You are viewing a plain text version of this content. The canonical link for it is here.
Posted to users@pdfbox.apache.org by André Ramos <an...@gmail.com> on 2009/07/07 19:48:40 UTC

Extracting Features From Text

Hello,

I'd like to use PDFBox to extract text with special features like: bold
text, italicized text, text whose font size is above average and so on. The
idea is that any kind of highlighted text or any text formatted out of the
ordinary within a document must contain relevant terms to describe the
document.

How can I do it?

Thank you.

-- 
Best regards,
André Ramos

Re: Extracting Features From Text

Posted by Robert Pesch <rp...@scai.fraunhofer.de>.
Hello André,

have a look on the PDFTextStripper. It collects tokens from a given 
document (so called TextPositions). A TextPosition object has as a 
method called getFont which returns you the font object encapsulating 
font information for the current token. What you can do, is to retrieve 
the base font name from the font object (the postscript name of the 
font) and check, if its end with the postfix -bold or whatever (this is 
at least what i did to detect bold text blocks). Further a TextPosition 
object contains the attribute fontSize. With this attribute you should 
be able to detect larger text tokens by (just a suggestion) parsing an 
entire page, computing the median font size, parsing the page again and 
checking it the fontSize of a token is above the median.

> _DATASET_
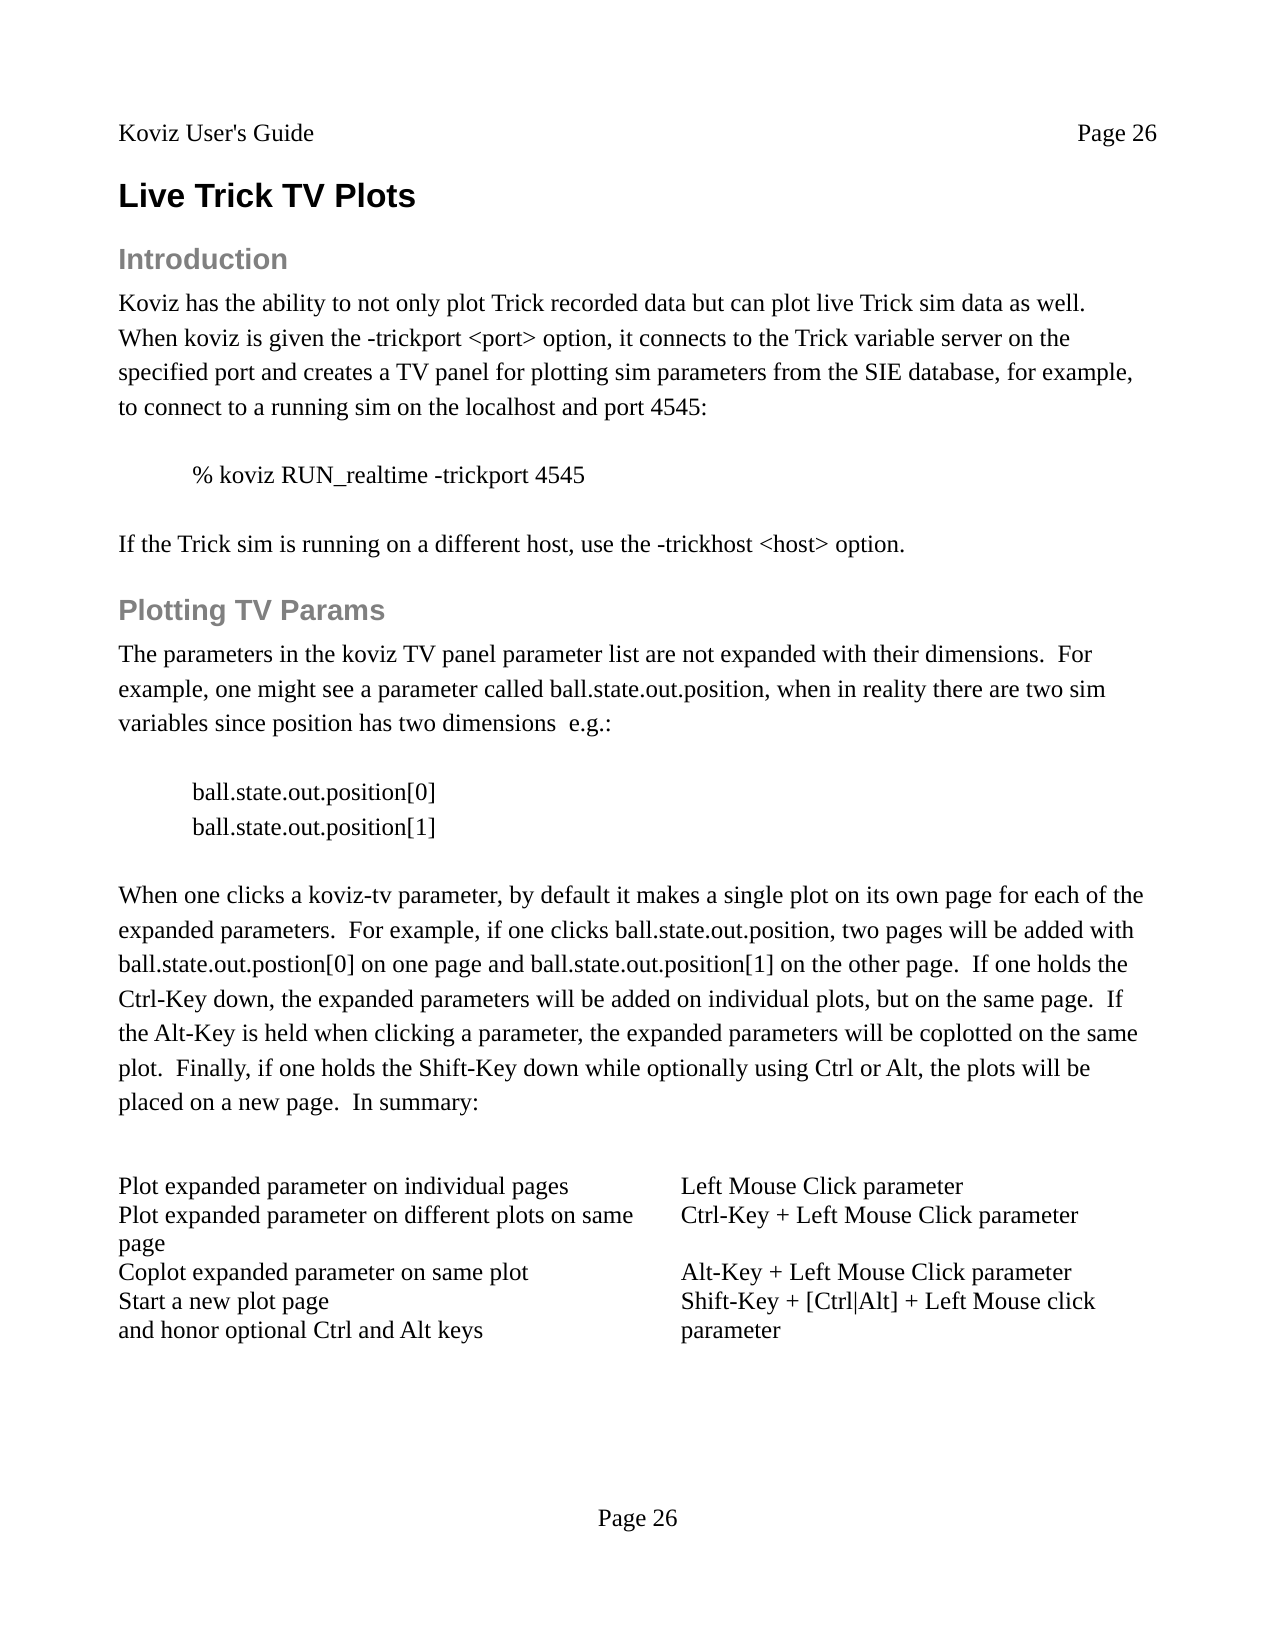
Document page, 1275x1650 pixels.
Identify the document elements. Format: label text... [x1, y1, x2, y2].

table_cell Alt-Key + Left Mouse Click parameter [681, 1257, 1157, 1286]
table_cell Ctrl-Key + Left Mouse Click parameter [681, 1200, 1157, 1257]
table_cell Shift-Key + [Ctrl|Alt] + Left Mouse click parameter [681, 1286, 1157, 1343]
subtitle Plotting TV Params [118, 593, 1157, 627]
table_header Plot expanded parameter on individual pages [118, 1171, 681, 1200]
subtitle Introduction [118, 242, 1157, 276]
text The parameters in the koviz TV panel parameter list are not expanded with their dimensions. For example, one might see a parameter called ball.state.out.position, when in reality there are two sim variables since position has two dimensions e.g.: ball.state.out.position[0] ball.state.out.position[1] When one clicks a koviz-tv parameter, by default it makes a single plot on its own page for each of the expanded parameters. For example, if one clicks ball.state.out.position, two pages will be added with ball.state.out.postion[0] on one page and ball.state.out.position[1] on the other page. If one holds the Ctrl-Key down, the expanded parameters will be added on individual plots, but on the same page. If the Alt-Key is held when clicking a parameter, the expanded parameters will be coplotted on the same plot. Finally, if one holds the Shift-Key down while optionally using Ctrl or Alt, the plots will be placed on a new page. In summary: [118, 639, 1157, 1151]
text Koviz has the ability to not only plot Trick recorded data but can plot live Trick sim data as well. When koviz is given the -trickport <port> option, it connects to the Trick variable server on the specified port and creates a TV panel for plotting sim parameters from the SIE database, for example, to connect to a running sim on the localhost and port 4545: % koviz RUN_realtime -trickport 4545 If the Trick sim is running on a different host, use the -trickhost <host> option. [118, 288, 1157, 558]
table_cell Plot expanded parameter on different plots on same page [118, 1200, 681, 1257]
subtitle Live Trick TV Plots [118, 176, 1157, 215]
table_cell Start a new plot page and honor optional Ctrl and Alt keys [118, 1286, 681, 1343]
table_cell Coplot expanded parameter on same plot [118, 1257, 681, 1286]
table_header Left Mouse Click parameter [681, 1171, 1157, 1200]
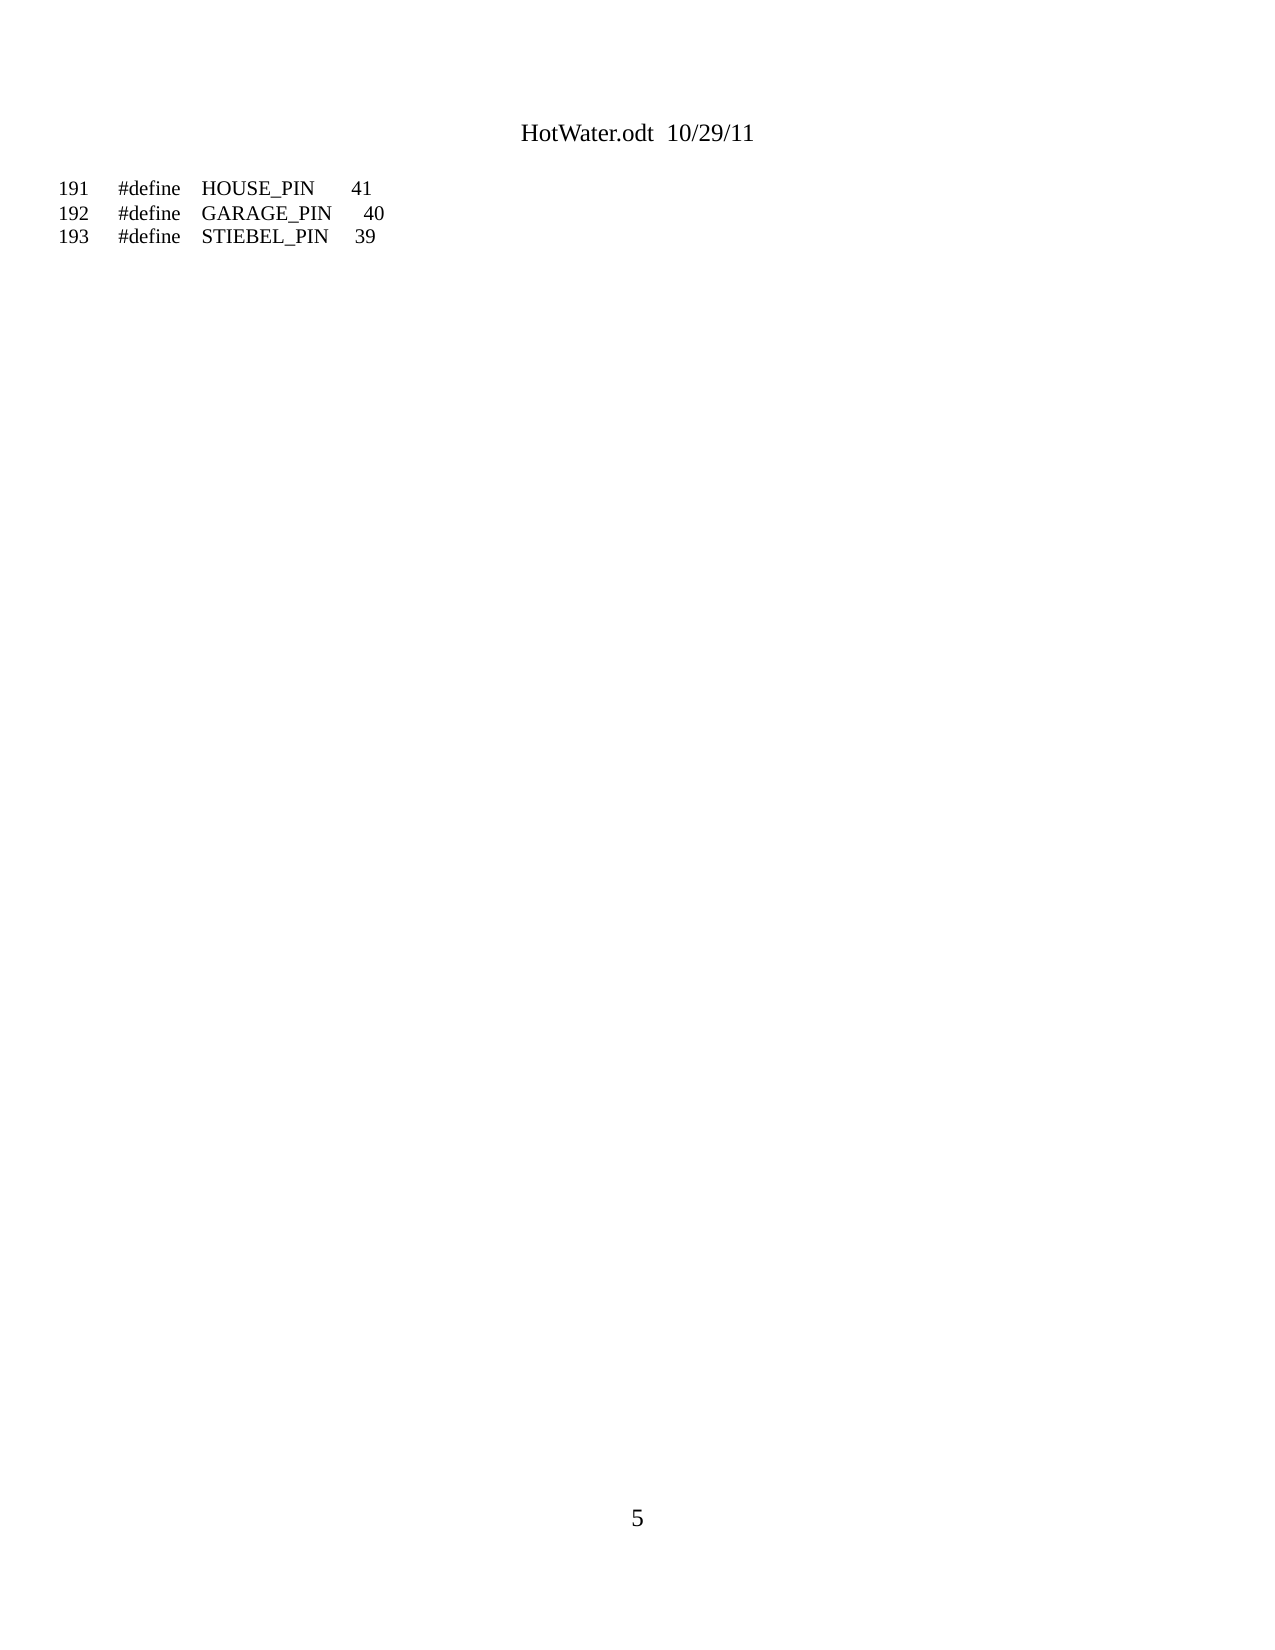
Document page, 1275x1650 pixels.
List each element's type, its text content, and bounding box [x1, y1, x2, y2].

> _PROBLEMS_
1) In the PDFBox thread, quote the stretch from "I'd like to" through "can I do it?".
2) Answer these questions using the PDFBox thread.
(a) To which mailing list was the first message posted?
(b) Which method of a TextPosition object returns the font object for a token?
(c) What value does the reply suggest computing over an entire page to detect larger text tokens?
3) Write a continuation of the PDFBox thread that starts right after its final sentence.

> _ANSWERS BY TASK_
1)
I'd like to use PDFBox to extract text with special features like: bold
text, italicized text, text whose font size is above average and so on. The
idea is that any kind of highlighted text or any text formatted out of the
ordinary within a document must contain relevant terms to describe the
document.

How can I do it?

2)
(a) users@pdfbox.apache.org
(b) getFont
(c) The median font size

3)
I hope i could help you.

With kind regards,
Robert



André Ramos schrieb:
> Hello,
>
> I'd like to use PDFBox to extract text with special features like: bold
> text, italicized text, text whose font size is above average and so on. The
> idea is that any kind of highlighted text or any text formatted out of the
> ordinary within a document must contain relevant terms to describe the
> document.
>
> How can I do it?
>
> Thank you.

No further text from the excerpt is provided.